Und nun sind die Folgen weltweit zu spüren: Die Preise für Lebensmittel steigen. In manchen Ländern kann die Bevölkerung nicht mehr ausreichend ernährt werden. Das ist ein Skandal. Es heißt: Das Angebot ist knapp, die Nachfrage ist groß. Tatsache ist: Die EU regelt den Markt und bestimmt auch noch, wer wie viel in Europa produzieren darf. Aber Politiker sind nicht die besseren Unternehmer. Im Gegenteil: Politisch ausgefuchste Kompromisse sind für die Verbraucher in Europa teuer, für Menschen in anderen Regionen der Welt sogar lebensbedrohlich.

Was tun? Natürlich sollen sich europäische Produkte auf dem Weltmarkt durchsetzen, aber dank ihrer Qualität und nicht durch Subventionen. Für mich ist eindeutig, dass die derzeitige EU-Agrarpolitik schon vor 2013 grundlegend reformiert werden muss. Derzeit leiden gerade die Bauern unter der überbordenden Bürokratie einer Agrarstaatswirtschaft, wie wir sie in der EU haben. Deshalb geht es darum, die Marktwirtschaft stückweise einzuführen.

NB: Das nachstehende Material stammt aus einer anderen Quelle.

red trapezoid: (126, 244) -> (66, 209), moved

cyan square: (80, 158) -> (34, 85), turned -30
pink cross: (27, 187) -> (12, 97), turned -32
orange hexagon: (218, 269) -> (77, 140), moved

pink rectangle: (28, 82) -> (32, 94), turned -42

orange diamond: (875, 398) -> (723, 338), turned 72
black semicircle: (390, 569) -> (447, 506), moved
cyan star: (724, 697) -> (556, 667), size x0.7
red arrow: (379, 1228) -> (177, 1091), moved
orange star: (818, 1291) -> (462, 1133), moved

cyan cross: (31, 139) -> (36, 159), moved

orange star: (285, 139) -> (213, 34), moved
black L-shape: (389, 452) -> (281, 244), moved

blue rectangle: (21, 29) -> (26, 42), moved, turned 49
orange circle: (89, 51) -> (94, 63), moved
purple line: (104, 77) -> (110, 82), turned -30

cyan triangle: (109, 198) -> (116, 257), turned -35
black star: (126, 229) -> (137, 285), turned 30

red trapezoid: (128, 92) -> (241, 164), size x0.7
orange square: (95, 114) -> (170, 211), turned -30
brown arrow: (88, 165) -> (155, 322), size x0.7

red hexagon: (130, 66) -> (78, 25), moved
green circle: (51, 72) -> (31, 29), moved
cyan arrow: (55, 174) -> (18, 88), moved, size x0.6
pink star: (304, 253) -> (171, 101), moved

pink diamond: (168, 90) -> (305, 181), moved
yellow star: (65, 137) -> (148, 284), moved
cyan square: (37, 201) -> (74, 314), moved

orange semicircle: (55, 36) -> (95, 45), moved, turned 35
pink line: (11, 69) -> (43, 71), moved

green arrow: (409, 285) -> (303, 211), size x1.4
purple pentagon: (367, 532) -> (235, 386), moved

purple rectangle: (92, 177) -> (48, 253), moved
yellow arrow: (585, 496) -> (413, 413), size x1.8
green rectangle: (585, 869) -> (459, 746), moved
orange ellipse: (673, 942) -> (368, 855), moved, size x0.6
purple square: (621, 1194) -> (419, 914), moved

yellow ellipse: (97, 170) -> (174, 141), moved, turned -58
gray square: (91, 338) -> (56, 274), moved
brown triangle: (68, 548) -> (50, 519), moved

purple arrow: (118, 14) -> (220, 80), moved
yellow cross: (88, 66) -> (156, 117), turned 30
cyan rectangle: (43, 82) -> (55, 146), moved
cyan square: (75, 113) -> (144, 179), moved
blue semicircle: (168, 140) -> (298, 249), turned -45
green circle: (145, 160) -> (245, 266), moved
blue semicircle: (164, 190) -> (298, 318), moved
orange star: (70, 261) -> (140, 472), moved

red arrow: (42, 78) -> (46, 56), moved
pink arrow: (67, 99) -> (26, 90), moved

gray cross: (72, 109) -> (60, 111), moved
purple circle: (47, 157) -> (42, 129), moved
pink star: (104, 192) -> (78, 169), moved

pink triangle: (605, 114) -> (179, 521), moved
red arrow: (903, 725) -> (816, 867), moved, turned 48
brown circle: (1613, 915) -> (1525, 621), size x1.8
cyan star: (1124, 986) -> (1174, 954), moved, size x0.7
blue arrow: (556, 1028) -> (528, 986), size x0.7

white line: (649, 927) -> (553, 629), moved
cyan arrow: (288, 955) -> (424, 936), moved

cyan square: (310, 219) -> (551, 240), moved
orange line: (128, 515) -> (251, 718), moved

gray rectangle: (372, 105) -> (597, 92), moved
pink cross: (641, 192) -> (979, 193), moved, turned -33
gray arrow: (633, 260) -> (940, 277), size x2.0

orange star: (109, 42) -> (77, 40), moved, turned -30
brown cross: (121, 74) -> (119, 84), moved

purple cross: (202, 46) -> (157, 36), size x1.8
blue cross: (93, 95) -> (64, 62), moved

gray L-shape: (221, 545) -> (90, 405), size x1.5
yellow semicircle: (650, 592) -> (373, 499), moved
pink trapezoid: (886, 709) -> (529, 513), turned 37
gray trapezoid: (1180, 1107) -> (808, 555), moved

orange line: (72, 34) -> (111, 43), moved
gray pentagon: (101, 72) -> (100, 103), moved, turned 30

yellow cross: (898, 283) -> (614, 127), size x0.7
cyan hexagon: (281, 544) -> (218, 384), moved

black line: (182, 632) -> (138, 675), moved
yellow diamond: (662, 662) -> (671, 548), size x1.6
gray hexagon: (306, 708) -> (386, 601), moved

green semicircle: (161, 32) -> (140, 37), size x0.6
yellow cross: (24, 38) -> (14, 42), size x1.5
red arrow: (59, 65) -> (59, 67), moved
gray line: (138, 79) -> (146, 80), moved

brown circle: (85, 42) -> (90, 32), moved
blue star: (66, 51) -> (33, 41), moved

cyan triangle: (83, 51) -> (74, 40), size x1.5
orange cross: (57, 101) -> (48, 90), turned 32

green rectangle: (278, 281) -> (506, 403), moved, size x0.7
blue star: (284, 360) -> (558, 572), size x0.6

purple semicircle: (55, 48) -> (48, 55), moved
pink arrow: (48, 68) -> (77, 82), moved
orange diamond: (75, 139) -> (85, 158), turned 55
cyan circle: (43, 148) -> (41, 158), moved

Dazu gehört erstens: die fatalen Agrar-Exportsubventionen vollständig abschaffen. Nur so bekommt die landwirtschaftliche Entwicklung in anderen Ländern, von der auch wir profitieren würden, eine Chance.

Zweitens: die Barrieren für die Einfuhr von Produkten aus den Entwicklungsländern nach Europa abbauen. Dann entstehen in Afrika, Asien und Südamerika stabile Landwirtschaften und bei uns fallen die Preise.

Drittens: Quoten, die die Produktion von Milch, Getreide und anderem begrenzen, müssen abgeschafft werden.

Viertens: die Bauern wieder Unternehmer sein lassen. Ausgestattet mit einer Minisubvention für die Landschaftspflege kann ein Landwirt selbst frei entscheiden, was und in welchem Umfang er produziert entsprechend der Nachfrage.

Fünftens: EU-Subventionen darf es nur geben, wenn aus dem nationalen Haushalt eine Mitfinanzierung kommt. Diese Methode hat sich bewährt - meist wird sogar weniger ausgegeben, als möglich wäre. Auch in der Landwirtschaft sollte diese Praxis ausnahmslos eingeführt werden.

Solche Vorschläge rufen meist schnell die zackige Agrarlobby auf den Plan. Ich bin aber überzeugt: Politiker sind weder die besseren Unternehmer noch die besseren Bauern. Der Bauer muss seinen Pflug selber führen, wenn es gedeihen soll, heißt es in einer alten Bauernweisheit. Stimmt.


Unsere Autorin, Jahrgang 1970, ist seit 2004 Mitglied des Europäischen Parlaments. Die promovierte Volkswirtin ist Vorsitzende der FDP-Gruppe und stellvertretende Vorsitzende der Allianz der Liberalen und Demokraten für Europa, der drittgrößten Fraktion im Straßburger Parlament.